What you are asked to do:
Retrieve every line from the records in which the word "also" occurs.
***** Supplied records *****
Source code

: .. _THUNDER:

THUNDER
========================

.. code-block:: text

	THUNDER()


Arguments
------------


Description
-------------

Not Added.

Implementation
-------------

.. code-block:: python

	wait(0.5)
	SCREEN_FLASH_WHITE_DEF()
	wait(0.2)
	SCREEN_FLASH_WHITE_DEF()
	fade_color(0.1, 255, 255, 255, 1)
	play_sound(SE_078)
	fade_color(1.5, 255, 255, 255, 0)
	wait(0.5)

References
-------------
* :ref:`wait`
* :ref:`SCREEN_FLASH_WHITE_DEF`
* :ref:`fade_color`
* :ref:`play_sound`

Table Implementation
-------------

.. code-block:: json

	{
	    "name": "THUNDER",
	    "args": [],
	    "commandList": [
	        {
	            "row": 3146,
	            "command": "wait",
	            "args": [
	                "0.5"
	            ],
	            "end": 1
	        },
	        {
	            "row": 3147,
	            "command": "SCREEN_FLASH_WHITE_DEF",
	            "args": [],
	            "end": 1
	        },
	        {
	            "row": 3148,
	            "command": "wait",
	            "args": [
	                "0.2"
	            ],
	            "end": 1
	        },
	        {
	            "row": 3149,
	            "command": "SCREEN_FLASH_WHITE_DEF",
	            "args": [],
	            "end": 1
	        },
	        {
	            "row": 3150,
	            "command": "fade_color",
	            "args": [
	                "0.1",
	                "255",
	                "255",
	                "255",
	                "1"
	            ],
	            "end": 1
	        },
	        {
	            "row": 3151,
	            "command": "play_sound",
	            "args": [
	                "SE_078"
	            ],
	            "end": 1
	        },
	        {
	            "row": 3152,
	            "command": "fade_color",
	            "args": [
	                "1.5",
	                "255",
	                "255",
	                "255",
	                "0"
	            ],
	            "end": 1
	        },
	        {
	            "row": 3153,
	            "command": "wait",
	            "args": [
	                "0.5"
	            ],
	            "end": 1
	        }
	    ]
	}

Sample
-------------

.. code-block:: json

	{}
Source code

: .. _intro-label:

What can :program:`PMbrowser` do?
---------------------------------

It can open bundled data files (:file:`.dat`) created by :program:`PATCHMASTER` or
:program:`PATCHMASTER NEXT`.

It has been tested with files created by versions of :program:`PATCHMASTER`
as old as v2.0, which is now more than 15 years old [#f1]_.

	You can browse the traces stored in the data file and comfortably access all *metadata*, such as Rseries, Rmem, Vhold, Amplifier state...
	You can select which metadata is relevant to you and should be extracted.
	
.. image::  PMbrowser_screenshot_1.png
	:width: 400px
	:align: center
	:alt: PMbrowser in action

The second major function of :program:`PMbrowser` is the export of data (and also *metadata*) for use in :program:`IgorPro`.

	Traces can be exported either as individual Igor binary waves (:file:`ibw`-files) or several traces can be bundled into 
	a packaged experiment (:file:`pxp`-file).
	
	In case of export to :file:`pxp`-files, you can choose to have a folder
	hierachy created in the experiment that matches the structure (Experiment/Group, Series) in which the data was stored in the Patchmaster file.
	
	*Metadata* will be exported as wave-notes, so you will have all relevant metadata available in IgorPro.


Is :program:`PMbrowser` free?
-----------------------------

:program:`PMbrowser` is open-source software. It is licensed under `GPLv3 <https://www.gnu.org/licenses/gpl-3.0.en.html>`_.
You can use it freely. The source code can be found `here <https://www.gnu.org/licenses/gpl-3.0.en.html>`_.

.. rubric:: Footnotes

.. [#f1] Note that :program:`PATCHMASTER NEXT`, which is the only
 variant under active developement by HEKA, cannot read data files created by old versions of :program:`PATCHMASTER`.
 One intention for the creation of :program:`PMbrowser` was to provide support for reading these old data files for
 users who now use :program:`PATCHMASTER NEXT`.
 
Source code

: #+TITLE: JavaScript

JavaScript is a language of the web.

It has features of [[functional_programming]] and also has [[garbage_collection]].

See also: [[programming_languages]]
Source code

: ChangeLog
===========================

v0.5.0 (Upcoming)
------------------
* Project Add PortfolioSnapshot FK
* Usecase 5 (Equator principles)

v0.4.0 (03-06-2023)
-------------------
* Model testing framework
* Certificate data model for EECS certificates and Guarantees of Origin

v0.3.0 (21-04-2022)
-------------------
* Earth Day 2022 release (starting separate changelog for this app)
*****
Solution for this task:
The second major function of :program:`PMbrowser` is the export of data (and also *metadata*) for use in :program:`IgorPro`.
It has features of [[functional_programming]] and also has [[garbage_collection]].
See also: [[programming_languages]]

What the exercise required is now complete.